Why I Wrote This Post
I’m not writing this to pitch a new product or service. Rather, my intention is to shed light on some of the more pressing issues facing our field today, provide insights into the evolving landscape, and invite dialogue. It’s an unfortunate truth that searching for ways to lower our data warehouse bills often leads us down a rabbit hole with no clear exit, reflecting not only the deepening challenges but also highlighting opportunities for innovation in the space. This piece seeks to explore the less clear-cut areas of data engineering, areas often shrouded in ambiguity and ripe for speculation in the absence of clear-cut guidance. It’s essential to recognize the motivations of cloud providers, whose business strategies are designed to foster dependency and increased consumption of their services. Understanding this dynamic is crucial as we tread through the intricate terrain of data management and strive for efficiency amidst the push toward greater platform reliance.
Additionally, my growing frustration with the escalating costs of cloud services cannot be overstated. The typical advice for reducing these expenses often circles back to adopting more advanced techniques or integrating additional services. This advice, however well-intentioned, unfortunately, leads to an increased dependency on cloud providers. This not only complicates our tech stacks but also, more often than not, increases the very costs we’re trying to cut. It’s a cycle where the solution to cloud service issues seems to be even more cloud services, a path that benefits the provider more than the user.
When it comes to cloud data warehouses, a significant gap exists in their support for straightforward data exploration or proactive trend monitoring. The default solution? Use a BI tool which typically requires the user to manually create charts.
On a brighter note, I’m genuinely enthusiastic about the developments with DuckDB and MotherDuck.
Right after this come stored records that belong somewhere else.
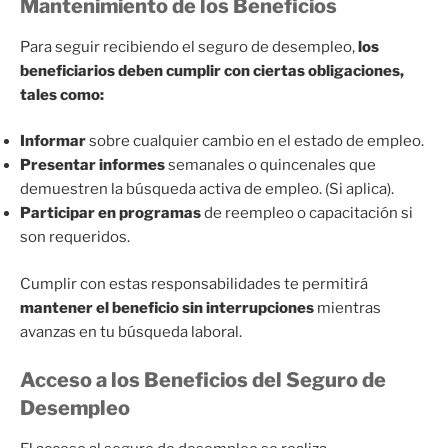
Mantenimiento de los Beneficios
Para seguir recibiendo el seguro de desempleo,
los
beneficiarios deben cumplir con ciertas obligaciones,
tales como:
Informar
sobre cualquier cambio en el estado de empleo.
Presentar informes
semanales o quincenales que
demuestren la búsqueda activa de empleo. (Si aplica).
Participar en programas
de reempleo o capacitación si
son requeridos.
Cumplir con estas responsabilidades te permitirá
mantener el beneficio sin interrupciones
mientras
avanzas en tu búsqueda laboral.
Acceso a los Beneficios del Seguro de
Desempleo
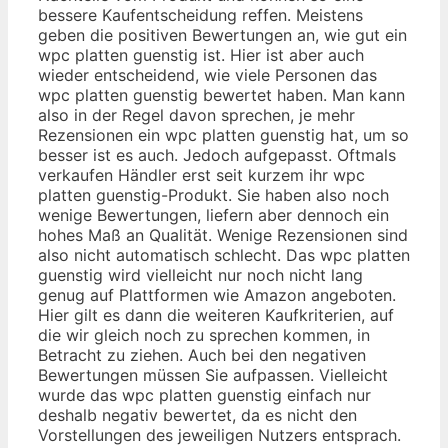
bessere Kaufentscheidung reffen. Meistens
geben die positiven Bewertungen an, wie gut ein
wpc platten guenstig ist. Hier ist aber auch
wieder entscheidend, wie viele Personen das
wpc platten guenstig bewertet haben. Man kann
also in der Regel davon sprechen, je mehr
Rezensionen ein wpc platten guenstig hat, um so
besser ist es auch. Jedoch aufgepasst. Oftmals
verkaufen Händler erst seit kurzem ihr wpc
platten guenstig-Produkt. Sie haben also noch
wenige Bewertungen, liefern aber dennoch ein
hohes Maß an Qualität. Wenige Rezensionen sind
also nicht automatisch schlecht. Das wpc platten
guenstig wird vielleicht nur noch nicht lang
genug auf Plattformen wie Amazon angeboten.
Hier gilt es dann die weiteren Kaufkriterien, auf
die wir gleich noch zu sprechen kommen, in
Betracht zu ziehen. Auch bei den negativen
Bewertungen müssen Sie aufpassen. Vielleicht
wurde das wpc platten guenstig einfach nur
deshalb negativ bewertet, da es nicht den
Vorstellungen des jeweiligen Nutzers entsprach.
These projects are making strides against the prevailing trends in data analytics by enabling analytics to be run locally. This approach not only simplifies the analytical process but also presents a more cost-effective alternative to the cloud-centric models that dominate our current landscape. For those seeking relief from the constraints of cloud dependencies and the high costs they entail, DuckDB and MotherDuck offer a compelling avenue to explore further.
Thanks for reading!